Text extract>
Begin
The Archdiocese of St. Paul and Minneapolis filed for Chapter 11 bankruptcy on Jan. 16, a step that allows the church to operate as usual while reorganizing its operations and paying its creditors.

• The archdiocese has filed for bankruptcy: Now what?

Federal bankruptcy Judge Robert Kressel, who is overseeing the process, has ordered the archdiocese and its creditors into mediation, where the parties will attempt to negotiate a settlement to reorganize the archdiocese and compensate victims of clergy sexual abuses.

Compromise is critical to mediation, as parties try to work toward a settlement that most — or many — can live with.

If mediation is successful, the archdiocese and its creditors can avoid moving the process to a federal bankruptcy courtroom — where the process can be more contentious than negotiation.

“Litigation is war,” said Roger Haydock, professor at the William Mitchell School of Law in St. Paul. “It’s civil war, but it’s war. To that extent, you try to get a peace treaty.”

Mediation provides the opportunity for that peace treaty. Haydock says no party gets everything it wants in mediation, but it provides an opportunity to gain some control over the outcome.

How common is it?

Mediation has played a role in most, if not all, church Chapter 11 bankruptcy filings, with varying degrees of success. It didn’t resolve the Archdiocese of Milwaukee’s bankruptcy, which is entering its fifth year.

But mediation was key to making the Diocese of Helena, Mont.’s bankruptcy move forward smoothly.

• Earlier: Archdiocese weighs bankruptcy, but what would it mean?

Ford Elsaesser, the Helena diocese’s bankruptcy attorney, said the church and its creditors were basically under mediation even before the diocese filed for Chapter 11 reorganization protection.

“The financial condition of the Helena diocese was not good,” Elseasser said. “Everyone worked together to maximize what could be brought to the table, including settlements with the insurance carriers.”

How do insurers fit into the picture?

Insurance coverage is always a major factor in church bankruptcies. Carriers claim church officials voided their dioceses’ policies when they turned a blind eye toward clergy sexual abuse.

In mediation, though, the Twin Cities archdiocese and its insurers might determine that it’s better to compromise than fight it out in court, Elsaesser said.

An insurer could determine it has no legal obligation to provide coverage, but might decide to contribute money to a settlement, rather than spend money fighting a claim.

The archdiocese, for its part, could decide to settle for less insurance money than it figures it is owed, rather than risk getting little or nothing in court.

“It’s hopefully more productive to grind that out through the mediation process and come to an agreed number rather than rolling the dice in the courtroom,” Elsaesser said.

Who’s in charge?

Former federal Judge Arthur Boylan is serving as mediator in the Archdiocese of St. Paul and Minneapolis’ bankruptcy case.

Boylan has settled thousands of cases through mediation, including the 2011 labor dispute between the National Football League and its players’ union.
End
Data listing>
Begin
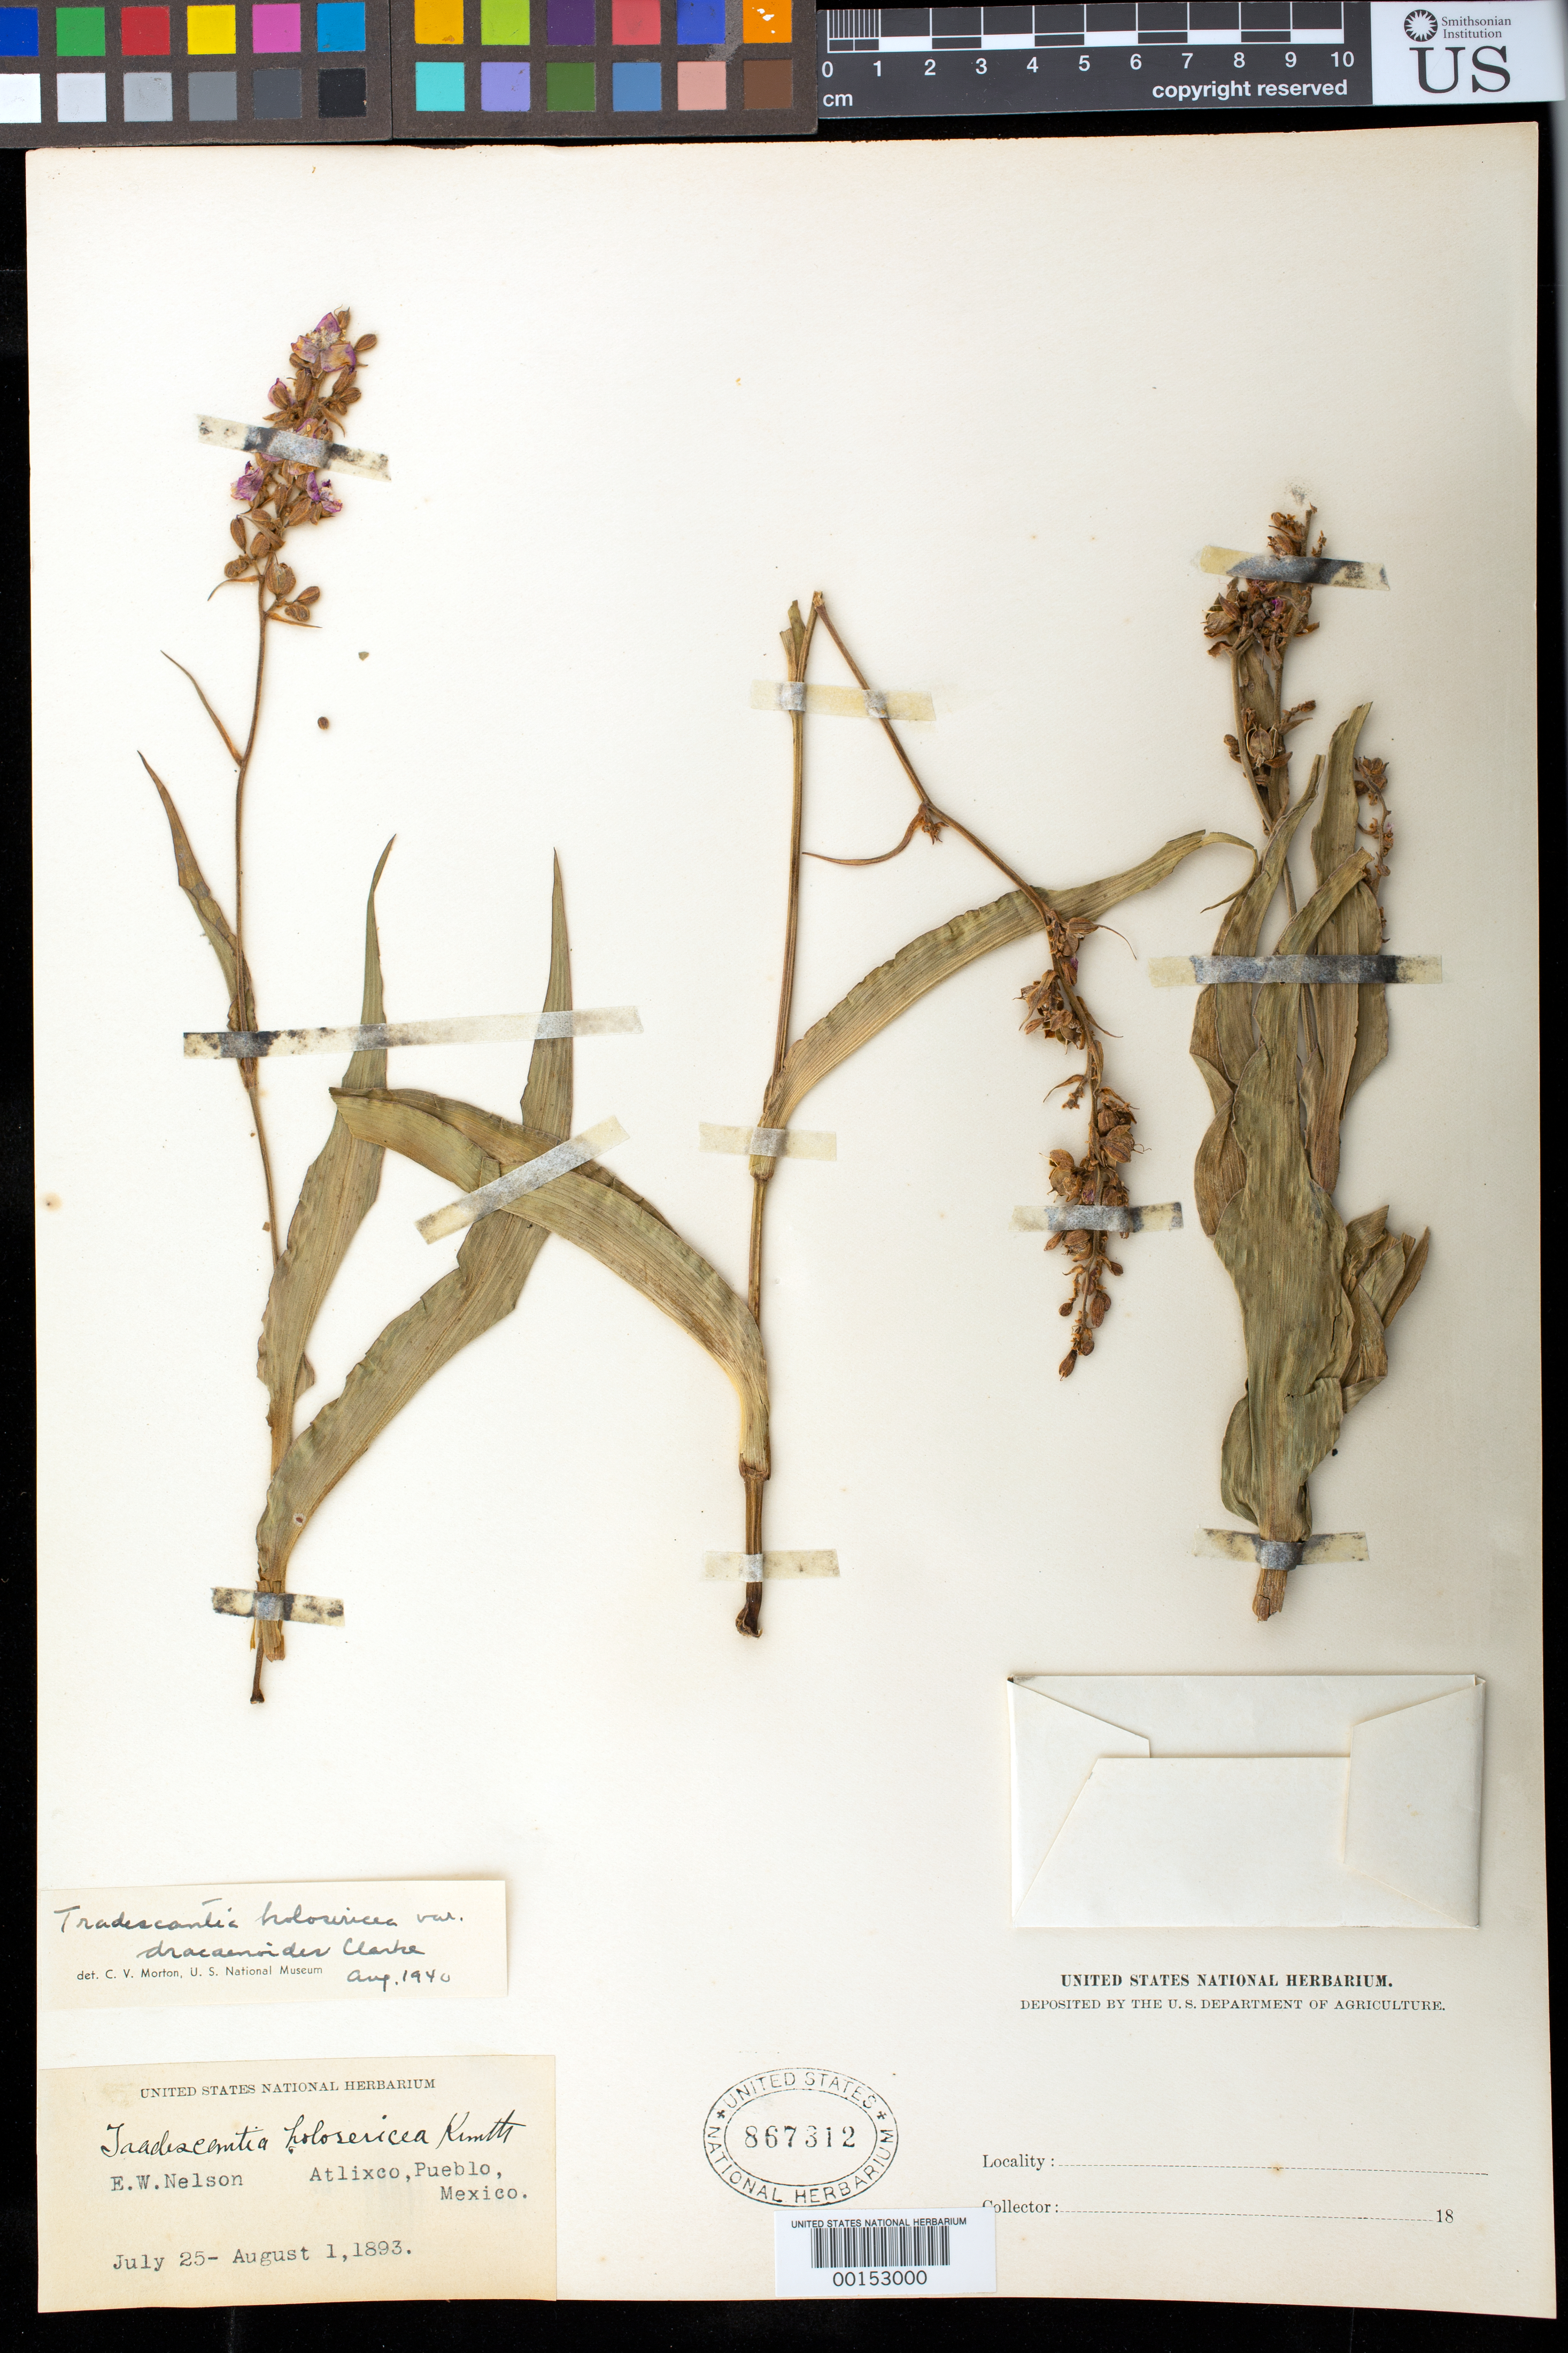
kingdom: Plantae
End
Begin
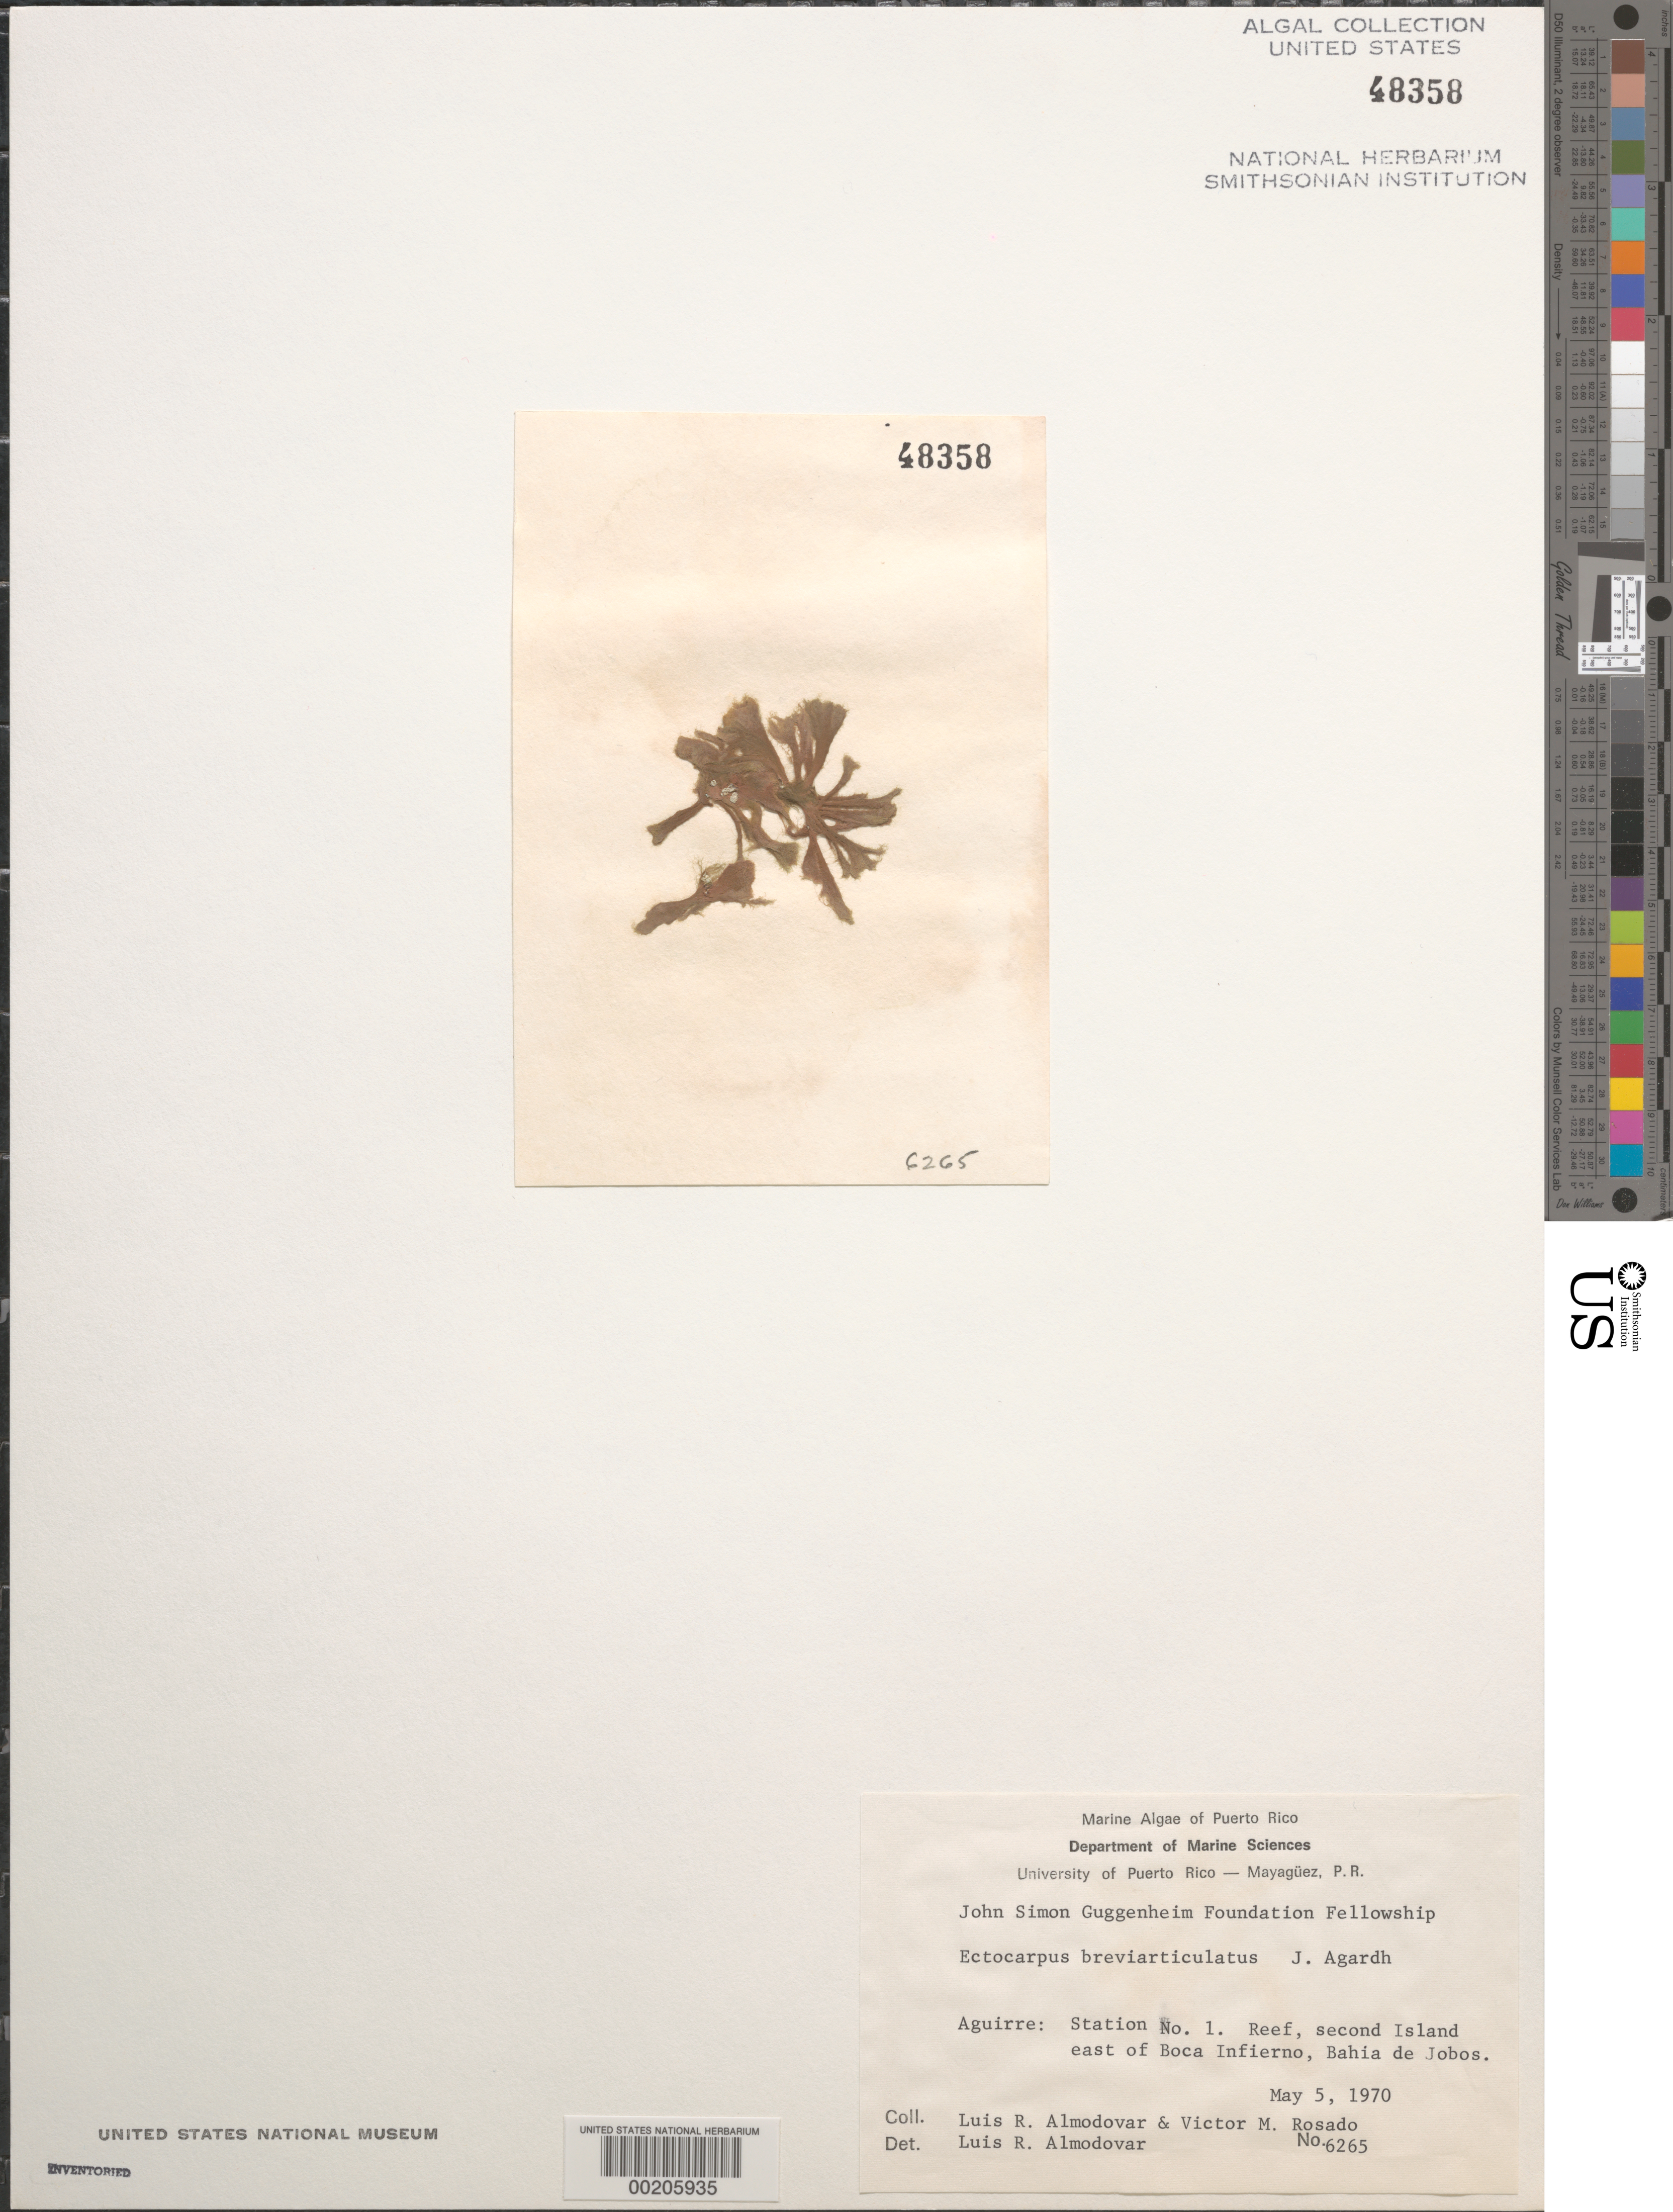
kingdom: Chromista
End
Instructions>
- 1) Name every person mentioned by name in the article on the archdiocese bankruptcy.
- 2) Write a continuation of the article on the archdiocese bankruptcy, starting after its final sentence.

Responses in order>
- 1) Robert Kressel, Roger Haydock, Ford Elsaesser, Arthur Boylan

- 2)
Judge Arthur BoylanSeth Wenig / AP

• Earlier: Judge who brokered NFL deal to mediate Southwest light rail fight

The NFL’s mediation required 26 sessions over the course of more than 100 days. Boylan’s successful mediation of the dispute ended that season’s lockout.

In this case, Boylan will work with the parties involved toward some sort of consensus. That requires a lot of listening, so Boylan can best understand the groups involved — and ensure they feel fairly treated.

Boylan’s role is to guide the process, as a neutral player, to an equitable solution.

What might get in the way?

“Egos are on the line, people’s reputations,” said Guy Burgess, co-director of the University of Colorado’s Conflict Information Consortium.

That makes Boylan’s job as a neutral party especially difficult.

“Some folks go into this to get all they possibly can get. Other folks might be more inclined to be conciliatory,” Burgess said. “So, there’s a lot of very difficult interpersonal issues that the mediator and the parties are likely to have to struggle with.”

Will the old alliances remain intact?

A bankruptcy filing tests the relationships of the parties involved and their ability to work together.

“Some relationships improve, where the parties find common ground. Others can deteriorate if the parties are or appear to be intransigent on critical issues or if … they’re perceived to to be hindering the resolution of the case,” said Howard Levine, who represented the Archdiocese of Portland, Ore., in its bankruptcy.

Bankruptcies can change relationships. For instance, groups that were pitted against each other before a bankruptcy — such as clergy abuse victims and the archdiocese — might find themselves allied against insurance companies on some issues in a mediation.

Even within the different groups involved in the bankruptcy, there could be internal divisions and squabbles.

“Among the 20 or so insurance companies, there’s probably 20 different opinions about what to do,” said Christopher Soper, a bankruptcy attorney and University of Minnesota law professor.

What’s the benefit of attempting mediation?

The mediation process is private and confidential, unlike a case that goes before a judge.

That promise of privacy invites candor — and encourages the parties involved to consider making concessions they might not otherwise make in open court.

“In mediation, the parties themselves get to say how much they’re willing to give up — how much they’re willing take, if you would, on either side of the table — and come to some resolution,” said Christine Kubes, a construction attorney and mediator.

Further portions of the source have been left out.